Sarah was worried about three pea sized lumps on her anterior chest wall. She had noticed them about three weeks before and felt embarrassed about coming with something so trivial. As I examined her, we chatted about the children. She was six months younger than me, with a son six days younger than my daughter (aged 8) and a daughter two years older. Blond and vivacious, Sarah was always a pleasant patient to have on the morning list. Like any intelligent parent, she had her anxieties about her children, and I knew them well.

The lumps she showed me were so small and insignificant that I reassured her confidently, adding my usual advice to “Come back if things change.” Three weeks later, the day the children went back to school after Christmas, Sarah came back. The lumps had grown, and I felt a horrible sense of dread. To “save her worrying” I removed one of the lumps at the end of the morning surgery. As I did so, I found the usual chitchat drying up. The specimen I held in the forceps was unmistakably jet black. I did not need the histologist's report to tell me the diagnosis. Her future swam before me—this was very nasty, she would be dead by Easter. How could I carry on discussing books we had both enjoyed and the tribulations of family life?

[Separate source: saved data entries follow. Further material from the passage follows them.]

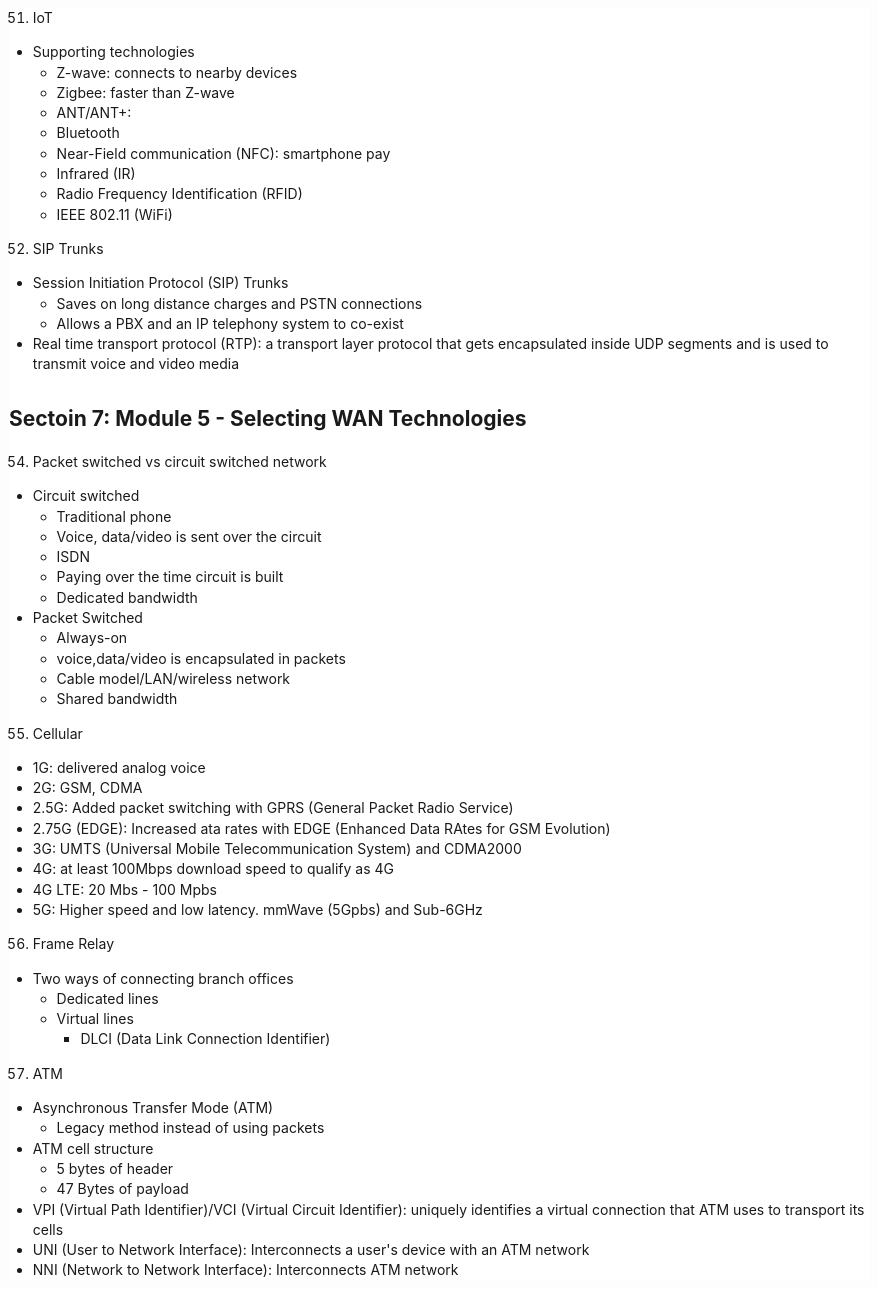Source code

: 51. IoT
- Supporting technologies
  - Z-wave: connects to nearby devices
  - Zigbee: faster than Z-wave
  - ANT/ANT+: 
  - Bluetooth
  - Near-Field communication (NFC): smartphone pay
  - Infrared (IR)
  - Radio Frequency Identification (RFID)
  - IEEE 802.11 (WiFi)

52. SIP Trunks
- Session Initiation Protocol (SIP) Trunks
  - Saves on long distance charges and PSTN connections
  - Allows a PBX and an IP telephony system to co-exist
- Real time transport protocol (RTP): a transport layer protocol that gets encapsulated inside UDP segments and is used to transmit voice and video media

## Sectoin 7: Module 5 - Selecting WAN Technologies

54. Packet switched vs circuit switched network
- Circuit switched
  - Traditional phone
  - Voice, data/video is sent over the circuit
  - ISDN
  - Paying over the time circuit is built
  - Dedicated bandwidth
- Packet Switched
  - Always-on
  - voice,data/video is encapsulated in packets
  - Cable model/LAN/wireless network
  - Shared bandwidth

55. Cellular
- 1G: delivered analog voice
- 2G: GSM, CDMA
- 2.5G: Added packet switching with GPRS (General Packet Radio Service)
- 2.75G (EDGE): Increased ata rates with EDGE (Enhanced Data RAtes for GSM Evolution)
- 3G: UMTS (Universal Mobile Telecommunication System) and CDMA2000
- 4G: at least 100Mbps  download speed to qualify as 4G
- 4G LTE: 20 Mbs - 100 Mpbs
- 5G: Higher speed and low latency. mmWave (5Gpbs) and Sub-6GHz

56. Frame Relay
- Two ways of connecting branch offices
  - Dedicated lines 
  - Virtual lines
    - DLCI (Data Link Connection Identifier)

57. ATM
- Asynchronous Transfer Mode (ATM)
  - Legacy method instead of using packets
- ATM cell structure
  - 5 bytes of header
  - 47 Bytes of payload
- VPI (Virtual Path Identifier)/VCI (Virtual Circuit Identifier): uniquely identifies a virtual connection that ATM uses to transport its cells
- UNI (User to Network Interface): Interconnects a user's device with an ATM network
- NNI (Network to Network Interface): Interconnects ATM network
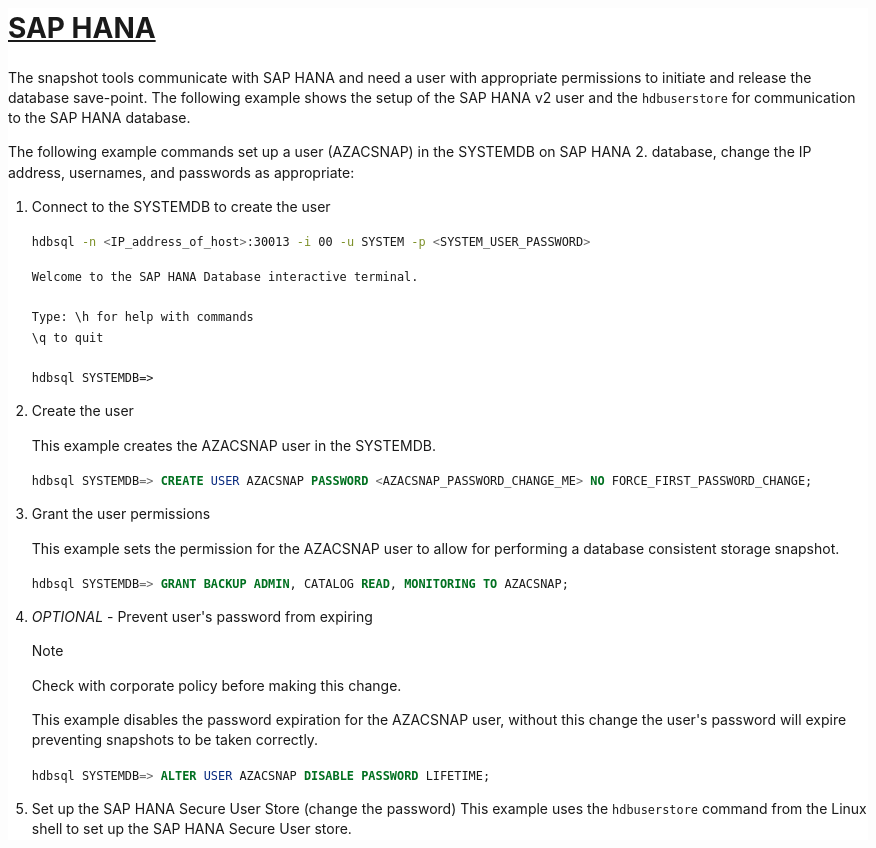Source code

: # [SAP HANA](#tab/sap-hana)

The snapshot tools communicate with SAP HANA and need a user with appropriate permissions to
initiate and release the database save-point. The following example shows the setup of the SAP
HANA v2 user and the `hdbuserstore` for communication to the SAP HANA database.

The following example commands set up a user (AZACSNAP) in the SYSTEMDB on SAP HANA 2.
database, change the IP address, usernames, and passwords as appropriate:

1. Connect to the SYSTEMDB to create the user

    ```bash
    hdbsql -n <IP_address_of_host>:30013 -i 00 -u SYSTEM -p <SYSTEM_USER_PASSWORD>
    ```

    ```output
    Welcome to the SAP HANA Database interactive terminal.

    Type: \h for help with commands
    \q to quit

    hdbsql SYSTEMDB=>
    ```

1. Create the user

    This example creates the AZACSNAP user in the SYSTEMDB.

    ```sql
    hdbsql SYSTEMDB=> CREATE USER AZACSNAP PASSWORD <AZACSNAP_PASSWORD_CHANGE_ME> NO FORCE_FIRST_PASSWORD_CHANGE;
    ```

1. Grant the user permissions

    This example sets the permission for the AZACSNAP user to allow for performing a database
    consistent storage snapshot.

    ```sql
    hdbsql SYSTEMDB=> GRANT BACKUP ADMIN, CATALOG READ, MONITORING TO AZACSNAP;
    ```

1. *OPTIONAL* - Prevent user's password from expiring

    > [!NOTE]
    > Check with corporate policy before making this change.

   This example disables the password expiration for the AZACSNAP user, without this change the user's password will expire preventing snapshots to be taken correctly.  

   ```sql
   hdbsql SYSTEMDB=> ALTER USER AZACSNAP DISABLE PASSWORD LIFETIME;
   ```

1. Set up the SAP HANA Secure User Store (change the password)
    This example uses the `hdbuserstore` command from the Linux shell to set up the SAP HANA Secure User store.
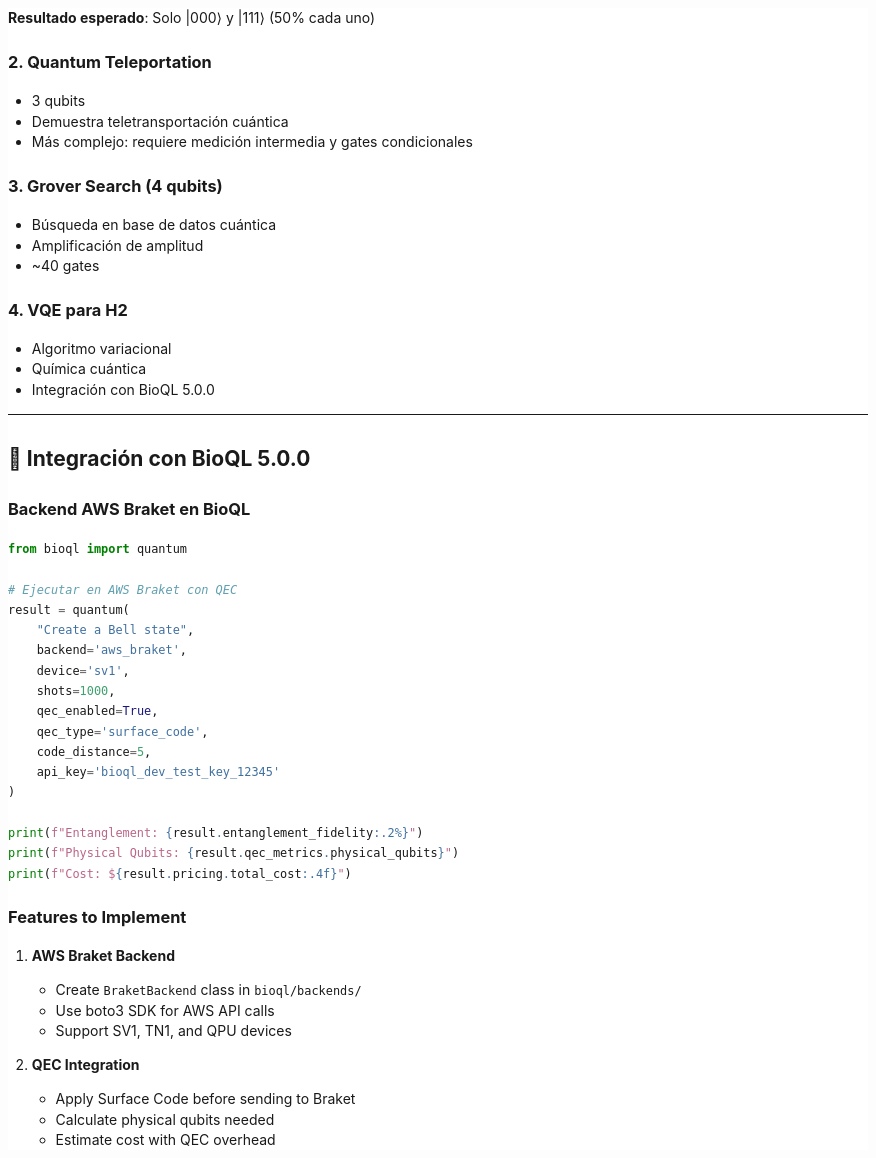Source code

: **Resultado esperado**: Solo |000⟩ y |111⟩ (50% cada uno)

### 2. Quantum Teleportation
- 3 qubits
- Demuestra teletransportación cuántica
- Más complejo: requiere medición intermedia y gates condicionales

### 3. Grover Search (4 qubits)
- Búsqueda en base de datos cuántica
- Amplificación de amplitud
- ~40 gates

### 4. VQE para H2
- Algoritmo variacional
- Química cuántica
- Integración con BioQL 5.0.0

---

## 🔗 Integración con BioQL 5.0.0

### Backend AWS Braket en BioQL

```python
from bioql import quantum

# Ejecutar en AWS Braket con QEC
result = quantum(
    "Create a Bell state",
    backend='aws_braket',
    device='sv1',
    shots=1000,
    qec_enabled=True,
    qec_type='surface_code',
    code_distance=5,
    api_key='bioql_dev_test_key_12345'
)

print(f"Entanglement: {result.entanglement_fidelity:.2%}")
print(f"Physical Qubits: {result.qec_metrics.physical_qubits}")
print(f"Cost: ${result.pricing.total_cost:.4f}")
```

### Features to Implement
1. **AWS Braket Backend**
   - Create `BraketBackend` class in `bioql/backends/`
   - Use boto3 SDK for AWS API calls
   - Support SV1, TN1, and QPU devices

2. **QEC Integration**
   - Apply Surface Code before sending to Braket
   - Calculate physical qubits needed
   - Estimate cost with QEC overhead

In fact Sarah lived until May and died just before her 40th birthday. It was not an easy passing. She already had hepatic involvement, and the subcutaneous nodules spread over the whole of her trunk. Fortunately, before she had too many symptoms from her cerebral metastases, she was overwhelmed by sheer tumour load. At the funeral Sarah's husband defiantly asked many of the friends and family to wear bright clothes, and their daughter played the flute superbly to a packed church.

What did I learn from Sarah, and how has this changed my practice? Eighteen months earlier, she had had a 7 mm mole on her back. Seen by another doctor, she had been asked to come back in two months. The mole disappeared, and she did not return. I had not realised that spontaneous “resolution” is a well recognised feature of primary melanoma.

I still confidently reassure the owners of undisputedly benign lesions, but when there is uncertainty I take steps to reach a definitive diagnosis. With guidance from the local dermatologist, I have bought a digital camera and a dermatoscope, which I am slowly learning to use. I do not tend to review patients with doubtful lesions but instead try to come to a decision there and then whether to refer or to excise so that I do not have patients default. My experience so far is limited, and my threshold for referral is low at present while I build up my knowledge. Above all, I am constantly suspicious and would far rather be safe than sorry.

From a personal point of view, seeing someone my own age dying so quickly and so inevitably made me step back and look at my own family, reminding me that time spent together is very precious.